Hardware project source files:
━━━━━━━━

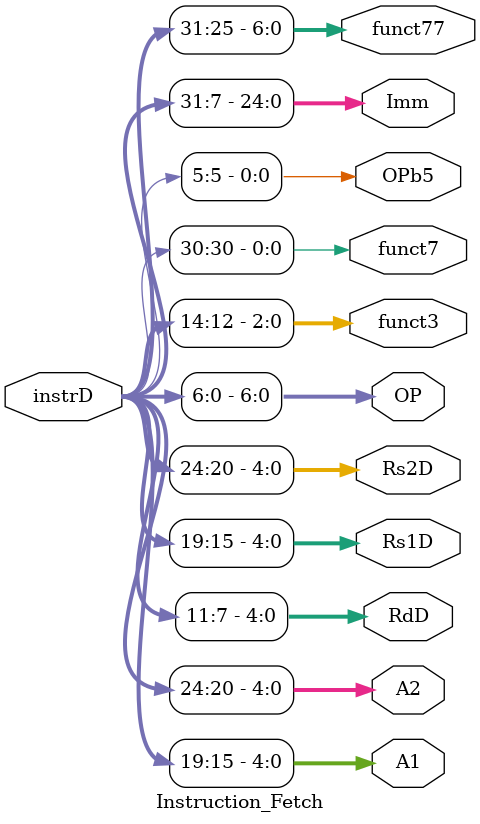
<source format=v>
`timescale 1ns/1ps

module Instruction_Fetch (
    input      [31:0] instrD,
    output reg [4:0]  A1,
    output reg [4:0]  A2,
    output reg [4:0]  RdD,
    output reg [4:0]  Rs1D,
    output reg [4:0]  Rs2D,
    output reg [6:0]  OP,
    output reg [2:0]  funct3,
    output reg        funct7,
	 output reg        OPb5,
    output reg [24:0] Imm,
    output reg [6:0]  funct77
);
	always @(*) begin
		A1      = instrD[19:15];
      A2      = instrD[24:20];
      RdD     = instrD[11:7];
      OP      = instrD[6:0];
		OPb5	 = instrD[5];
      funct3  = instrD[14:12];
      funct7  = instrD[30];
      Imm     = instrD[31:7];
      funct77 = instrD[31:25];
      Rs1D    = instrD[19:15];
      Rs2D    = instrD[24:20];
	end
    
endmodule

</source>
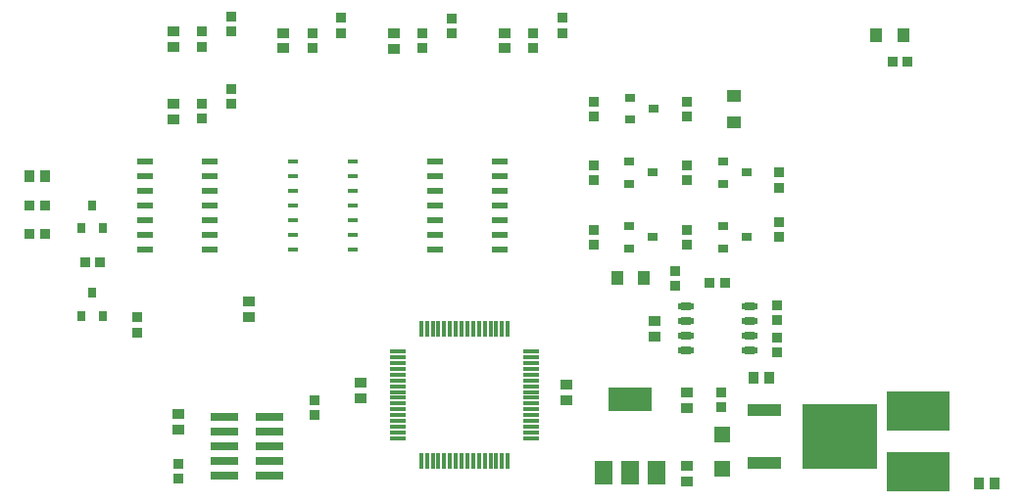
<source format=gbr>
%TF.GenerationSoftware,Altium Limited,Altium Designer,19.0.15 (446)*%
G04 Layer_Color=8421504*
%FSLAX26Y26*%
%MOIN*%
%TF.FileFunction,Paste,Top*%
%TF.Part,Single*%
G01*
G75*
%TA.AperFunction,SMDPad,CuDef*%
%ADD10R,0.035433X0.039370*%
%ADD11R,0.039370X0.035433*%
%ADD12R,0.051181X0.043307*%
%ADD13R,0.043307X0.051181*%
%ADD14R,0.057087X0.053150*%
%TA.AperFunction,ConnectorPad*%
%ADD15R,0.214567X0.137795*%
%TA.AperFunction,SMDPad,CuDef*%
%ADD16R,0.035433X0.031496*%
%ADD17R,0.031496X0.035433*%
%ADD18R,0.251969X0.218504*%
%ADD19R,0.118110X0.039370*%
%ADD20R,0.037402X0.033465*%
%ADD21R,0.033465X0.037402*%
%ADD22R,0.035000X0.016535*%
%ADD23R,0.057087X0.023622*%
%ADD24O,0.057087X0.023622*%
%ADD25R,0.011811X0.053150*%
%ADD26R,0.053150X0.011811*%
%ADD27R,0.149606X0.078740*%
%ADD28R,0.059055X0.078740*%
%ADD29R,0.094488X0.029921*%
D10*
X562008Y1090551D02*
D03*
X615157D02*
D03*
X3076772Y404528D02*
D03*
X3023622D02*
D03*
X3790354Y46260D02*
D03*
X3843504D02*
D03*
D11*
X2687008Y544291D02*
D03*
Y597441D02*
D03*
X1687902Y335630D02*
D03*
Y388779D02*
D03*
X1066929Y280512D02*
D03*
Y227362D02*
D03*
X2386811Y329724D02*
D03*
Y382874D02*
D03*
X1051166Y1339567D02*
D03*
Y1286417D02*
D03*
X2177120Y1579724D02*
D03*
Y1526575D02*
D03*
X1425167Y1579724D02*
D03*
Y1526575D02*
D03*
X1051166Y1584646D02*
D03*
Y1531496D02*
D03*
X1800878Y1579475D02*
D03*
Y1526325D02*
D03*
X2799213Y106299D02*
D03*
Y53150D02*
D03*
X2798228Y356299D02*
D03*
Y303150D02*
D03*
X1307087Y611221D02*
D03*
Y664370D02*
D03*
D12*
X2956693Y1275591D02*
D03*
Y1366142D02*
D03*
D13*
X2651575Y744095D02*
D03*
X2561024D02*
D03*
X3442913Y1570866D02*
D03*
X3533465D02*
D03*
D14*
X2917323Y210630D02*
D03*
Y94488D02*
D03*
D15*
X3584646Y291339D02*
D03*
Y84646D02*
D03*
D16*
X2606299Y1358268D02*
D03*
Y1283465D02*
D03*
X2685039Y1320866D02*
D03*
X2921260Y921260D02*
D03*
Y846457D02*
D03*
X3000000Y883858D02*
D03*
X2921260Y1140748D02*
D03*
Y1065945D02*
D03*
X3000000Y1103346D02*
D03*
X2602452Y921260D02*
D03*
Y846457D02*
D03*
X2681193Y883858D02*
D03*
X2602362Y1140748D02*
D03*
Y1065945D02*
D03*
X2681102Y1103346D02*
D03*
D17*
X738189Y615158D02*
D03*
X812992D02*
D03*
X775591Y693898D02*
D03*
X738189Y913405D02*
D03*
X812992D02*
D03*
X775591Y992146D02*
D03*
D18*
X3316929Y206102D02*
D03*
D19*
X3062992Y115945D02*
D03*
Y296260D02*
D03*
D20*
X2799213Y909449D02*
D03*
Y858268D02*
D03*
Y1128937D02*
D03*
Y1077756D02*
D03*
X2480315Y909448D02*
D03*
Y858267D02*
D03*
Y1128937D02*
D03*
Y1077756D02*
D03*
X3110236Y935039D02*
D03*
Y883858D02*
D03*
Y1052165D02*
D03*
Y1103346D02*
D03*
X929134Y610031D02*
D03*
Y558850D02*
D03*
X3105236Y543147D02*
D03*
Y491966D02*
D03*
Y600698D02*
D03*
Y651879D02*
D03*
X1531496Y329724D02*
D03*
Y278543D02*
D03*
X1066929Y112205D02*
D03*
Y61023D02*
D03*
X2798228Y1295276D02*
D03*
Y1346457D02*
D03*
X2480315Y1295276D02*
D03*
Y1346457D02*
D03*
X2756654Y767716D02*
D03*
Y716535D02*
D03*
X2913386Y305118D02*
D03*
Y356299D02*
D03*
X1248016Y1338583D02*
D03*
Y1389764D02*
D03*
X2373971Y1578740D02*
D03*
Y1629921D02*
D03*
X1149591Y1287402D02*
D03*
Y1338583D02*
D03*
X2275546Y1527559D02*
D03*
Y1578740D02*
D03*
X1622017D02*
D03*
Y1629921D02*
D03*
X1523592Y1527559D02*
D03*
Y1578740D02*
D03*
X1248016Y1583661D02*
D03*
Y1634842D02*
D03*
X1997728Y1578490D02*
D03*
Y1629671D02*
D03*
X1149591Y1532480D02*
D03*
Y1583661D02*
D03*
X1899303Y1527309D02*
D03*
Y1578490D02*
D03*
D21*
X614173Y893701D02*
D03*
X562992D02*
D03*
X562992Y992126D02*
D03*
X614173D02*
D03*
X750000Y799213D02*
D03*
X801181D02*
D03*
X2875984Y728346D02*
D03*
X2927165D02*
D03*
X3498032Y1480315D02*
D03*
X3549213D02*
D03*
D22*
X1662402Y843110D02*
D03*
Y893110D02*
D03*
Y943110D02*
D03*
Y993110D02*
D03*
Y1043110D02*
D03*
Y1093110D02*
D03*
Y1143110D02*
D03*
X1457677Y843110D02*
D03*
Y893110D02*
D03*
Y943110D02*
D03*
Y993110D02*
D03*
Y1043110D02*
D03*
Y1093110D02*
D03*
Y1143110D02*
D03*
D23*
X1175437Y843110D02*
D03*
Y893110D02*
D03*
Y943110D02*
D03*
Y993110D02*
D03*
Y1043110D02*
D03*
Y1093110D02*
D03*
Y1143110D02*
D03*
X954964Y843110D02*
D03*
Y893110D02*
D03*
Y943110D02*
D03*
Y993110D02*
D03*
Y1043110D02*
D03*
Y1093110D02*
D03*
Y1143110D02*
D03*
X2161417Y843110D02*
D03*
Y893110D02*
D03*
Y943110D02*
D03*
Y993110D02*
D03*
Y1043110D02*
D03*
Y1093110D02*
D03*
Y1143110D02*
D03*
X1940945Y843110D02*
D03*
Y893110D02*
D03*
Y943110D02*
D03*
Y993110D02*
D03*
Y1043110D02*
D03*
Y1093110D02*
D03*
Y1143110D02*
D03*
D24*
X2795276Y647835D02*
D03*
Y597835D02*
D03*
Y547835D02*
D03*
Y497835D02*
D03*
X3009843Y647835D02*
D03*
Y497835D02*
D03*
Y597835D02*
D03*
Y547835D02*
D03*
D25*
X2188976Y120079D02*
D03*
X2169291D02*
D03*
X2149606D02*
D03*
X2129921D02*
D03*
X2110236D02*
D03*
X2090551D02*
D03*
X2070866D02*
D03*
X2051181D02*
D03*
X2031496D02*
D03*
X2011811D02*
D03*
X1992126D02*
D03*
X1972441D02*
D03*
X1952756D02*
D03*
X1933071D02*
D03*
X1913386D02*
D03*
X1893701D02*
D03*
Y572835D02*
D03*
X1913386D02*
D03*
X1933071D02*
D03*
X1952756D02*
D03*
X1972441D02*
D03*
X1992126D02*
D03*
X2011811D02*
D03*
X2031496D02*
D03*
X2051181D02*
D03*
X2070866D02*
D03*
X2090551D02*
D03*
X2110236D02*
D03*
X2129921D02*
D03*
X2149606D02*
D03*
X2169291D02*
D03*
X2188976D02*
D03*
D26*
X1814961Y198819D02*
D03*
Y218504D02*
D03*
Y238189D02*
D03*
Y257874D02*
D03*
Y277559D02*
D03*
Y297244D02*
D03*
Y316929D02*
D03*
Y336614D02*
D03*
Y356299D02*
D03*
Y375984D02*
D03*
Y395669D02*
D03*
Y415354D02*
D03*
Y435039D02*
D03*
Y454724D02*
D03*
Y474409D02*
D03*
Y494094D02*
D03*
X2267717D02*
D03*
Y474409D02*
D03*
Y454724D02*
D03*
Y435039D02*
D03*
Y415354D02*
D03*
Y395669D02*
D03*
Y375984D02*
D03*
Y356299D02*
D03*
Y336614D02*
D03*
Y316929D02*
D03*
Y297244D02*
D03*
Y277559D02*
D03*
Y257874D02*
D03*
Y238189D02*
D03*
Y218504D02*
D03*
Y198819D02*
D03*
D27*
X2604331Y330709D02*
D03*
D28*
X2694882Y82677D02*
D03*
X2604331D02*
D03*
X2513779D02*
D03*
D29*
X1224409Y270276D02*
D03*
X1377953D02*
D03*
X1224409Y220275D02*
D03*
X1377953D02*
D03*
X1224409Y170275D02*
D03*
X1377953D02*
D03*
X1224409Y120275D02*
D03*
X1377953D02*
D03*
X1224409Y70275D02*
D03*
X1377953D02*
D03*
%TF.MD5,f2bce13726fcf8bd3e1a47830769732b*%
M02*

</source>
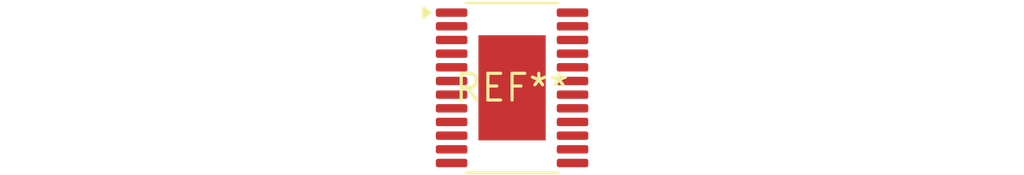
<source format=kicad_pcb>
(kicad_pcb (version 20240108) (generator pcbnew)

  (general
    (thickness 1.6)
  )

  (paper "A4")
  (layers
    (0 "F.Cu" signal)
    (31 "B.Cu" signal)
    (32 "B.Adhes" user "B.Adhesive")
    (33 "F.Adhes" user "F.Adhesive")
    (34 "B.Paste" user)
    (35 "F.Paste" user)
    (36 "B.SilkS" user "B.Silkscreen")
    (37 "F.SilkS" user "F.Silkscreen")
    (38 "B.Mask" user)
    (39 "F.Mask" user)
    (40 "Dwgs.User" user "User.Drawings")
    (41 "Cmts.User" user "User.Comments")
    (42 "Eco1.User" user "User.Eco1")
    (43 "Eco2.User" user "User.Eco2")
    (44 "Edge.Cuts" user)
    (45 "Margin" user)
    (46 "B.CrtYd" user "B.Courtyard")
    (47 "F.CrtYd" user "F.Courtyard")
    (48 "B.Fab" user)
    (49 "F.Fab" user)
    (50 "User.1" user)
    (51 "User.2" user)
    (52 "User.3" user)
    (53 "User.4" user)
    (54 "User.5" user)
    (55 "User.6" user)
    (56 "User.7" user)
    (57 "User.8" user)
    (58 "User.9" user)
  )

  (setup
    (pad_to_mask_clearance 0)
    (pcbplotparams
      (layerselection 0x00010fc_ffffffff)
      (plot_on_all_layers_selection 0x0000000_00000000)
      (disableapertmacros false)
      (usegerberextensions false)
      (usegerberattributes false)
      (usegerberadvancedattributes false)
      (creategerberjobfile false)
      (dashed_line_dash_ratio 12.000000)
      (dashed_line_gap_ratio 3.000000)
      (svgprecision 4)
      (plotframeref false)
      (viasonmask false)
      (mode 1)
      (useauxorigin false)
      (hpglpennumber 1)
      (hpglpenspeed 20)
      (hpglpendiameter 15.000000)
      (dxfpolygonmode false)
      (dxfimperialunits false)
      (dxfusepcbnewfont false)
      (psnegative false)
      (psa4output false)
      (plotreference false)
      (plotvalue false)
      (plotinvisibletext false)
      (sketchpadsonfab false)
      (subtractmaskfromsilk false)
      (outputformat 1)
      (mirror false)
      (drillshape 1)
      (scaleselection 1)
      (outputdirectory "")
    )
  )

  (net 0 "")

  (footprint "TSSOP-24-1EP_4.4x7.8mm_P0.65mm_EP3.2x5mm" (layer "F.Cu") (at 0 0))

)

</source>
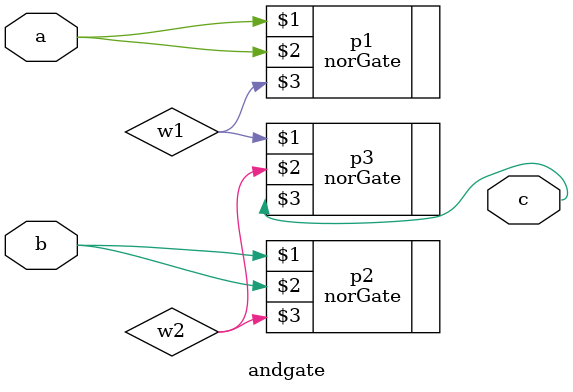
<source format=v>
`include "LogicNor.v"

module andgate(a, b, c);
    input a, b;
    output c;

    wire  w1, w2;
    
    norGate p1(a, a, w1);
    norGate p2(b, b, w2);
    norGate p3(w1, w2, c);

endmodule
</source>
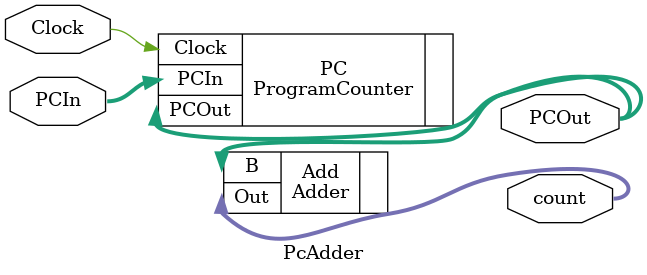
<source format=v>
`timescale 1ns / 1ps

module PcAdder(Clock, PCIn, PCOut, count);
	input Clock;
	input [63:0] PCIn;
	output [63:0] PCOut;
	output [63:0] count;
	// Modules
	ProgramCounter PC(.PCIn(PCIn),.Clock(Clock),.PCOut(PCOut));
	Adder Add(.B(PCOut), .Out(count));
endmodule

</source>
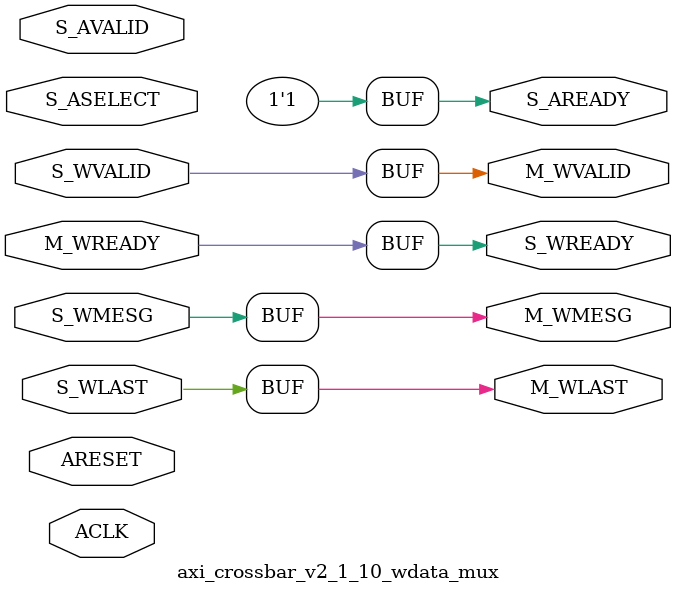
<source format=v>

`timescale 1ps/1ps
`default_nettype none

(* DowngradeIPIdentifiedWarnings="yes" *) 
module axi_crossbar_v2_1_10_wdata_mux #
  (
   parameter         C_FAMILY       = "none", // FPGA Family.
   parameter integer C_WMESG_WIDTH            =  1, // Width of W-channel payload.
   parameter integer C_NUM_SLAVE_SLOTS     =  1, // Number of S_* ports.
   parameter integer C_SELECT_WIDTH      =  1, // Width of ASELECT.
   parameter integer C_FIFO_DEPTH_LOG     =  0 // Queue depth = 2**C_FIFO_DEPTH_LOG.
   )
  (
   // System Signals
   input  wire                                        ACLK,
   input  wire                                        ARESET,
   // Slave Data Ports
   input  wire [C_NUM_SLAVE_SLOTS*C_WMESG_WIDTH-1:0]     S_WMESG,
   input  wire [C_NUM_SLAVE_SLOTS-1:0]                S_WLAST,
   input  wire [C_NUM_SLAVE_SLOTS-1:0]                S_WVALID,
   output wire [C_NUM_SLAVE_SLOTS-1:0]                S_WREADY,
   // Master Data Ports
   output wire [C_WMESG_WIDTH-1:0]                       M_WMESG,
   output wire                                        M_WLAST,
   output wire                                        M_WVALID,
   input  wire                                        M_WREADY,
   // Write Command Ports
   input  wire [C_SELECT_WIDTH-1:0]                 S_ASELECT,  // SI-slot index from AW arbiter
   input  wire                                        S_AVALID,
   output wire                                        S_AREADY
   );

  localparam integer P_FIFO_DEPTH_LOG = (C_FIFO_DEPTH_LOG <= 5) ? C_FIFO_DEPTH_LOG : 5;  // Max depth = 32
  
  // Decode select input to 1-hot
  function [C_NUM_SLAVE_SLOTS-1:0] f_decoder (
      input [C_SELECT_WIDTH-1:0] sel
    );
    integer i;
    begin
      for (i=0; i<C_NUM_SLAVE_SLOTS; i=i+1) begin
        f_decoder[i] = (sel == i);
      end
    end
  endfunction

  wire                                          m_valid_i;
  wire                                          m_last_i;
  wire [C_NUM_SLAVE_SLOTS-1:0]             m_select_hot;
  wire [C_SELECT_WIDTH-1:0]                 m_select_enc;
  wire                                          m_avalid;
  wire                                          m_aready;
  
  generate
    if (C_NUM_SLAVE_SLOTS>1) begin : gen_wmux
      // SI-side write command queue
      axi_data_fifo_v2_1_8_axic_reg_srl_fifo #
        (
         .C_FAMILY          (C_FAMILY),
         .C_FIFO_WIDTH      (C_SELECT_WIDTH),
         .C_FIFO_DEPTH_LOG  (P_FIFO_DEPTH_LOG),
         .C_USE_FULL        (0)
         )
        wmux_aw_fifo
          (
           .ACLK    (ACLK),
           .ARESET  (ARESET),
           .S_MESG  (S_ASELECT),
           .S_VALID (S_AVALID),
           .S_READY (S_AREADY),
           .M_MESG  (m_select_enc),
           .M_VALID (m_avalid),
           .M_READY (m_aready)
           );
    
      assign m_select_hot = f_decoder(m_select_enc);
      
      // Instantiate MUX
      generic_baseblocks_v2_1_0_mux_enc # 
        (
         .C_FAMILY      ("rtl"),
         .C_RATIO       (C_NUM_SLAVE_SLOTS),
         .C_SEL_WIDTH   (C_SELECT_WIDTH),
         .C_DATA_WIDTH  (C_WMESG_WIDTH)
        ) mux_w 
        (
         .S   (m_select_enc),
         .A   (S_WMESG),
         .O   (M_WMESG),
         .OE  (1'b1)
        ); 
        
      assign m_last_i  = |(S_WLAST & m_select_hot);
      assign m_valid_i = |(S_WVALID & m_select_hot);
      
      assign m_aready = m_valid_i & m_avalid & m_last_i & M_WREADY;
      assign M_WLAST = m_last_i;
      assign M_WVALID = m_valid_i & m_avalid;
      assign S_WREADY = m_select_hot & {C_NUM_SLAVE_SLOTS{m_avalid & M_WREADY}};
    end else begin : gen_no_wmux
      assign S_AREADY = 1'b1;
      assign M_WVALID = S_WVALID;
      assign S_WREADY = M_WREADY;
      assign M_WLAST = S_WLAST;
      assign M_WMESG = S_WMESG;
    end
  endgenerate
  
endmodule

`default_nettype wire

</source>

━━━━━━━━

WHAT IS EXPECTED: Only a verbatim transcription of the lines from the one containing "assign m_aready = m_valid_i" through the last line of the records counts as the answer.

RESPONSE AREA:
      assign m_aready = m_valid_i & m_avalid & m_last_i & M_WREADY;
      assign M_WLAST = m_last_i;
      assign M_WVALID = m_valid_i & m_avalid;
      assign S_WREADY = m_select_hot & {C_NUM_SLAVE_SLOTS{m_avalid & M_WREADY}};
    end else begin : gen_no_wmux
      assign S_AREADY = 1'b1;
      assign M_WVALID = S_WVALID;
      assign S_WREADY = M_WREADY;
      assign M_WLAST = S_WLAST;
      assign M_WMESG = S_WMESG;
    end
  endgenerate
  
endmodule

`default_nettype wire

</source>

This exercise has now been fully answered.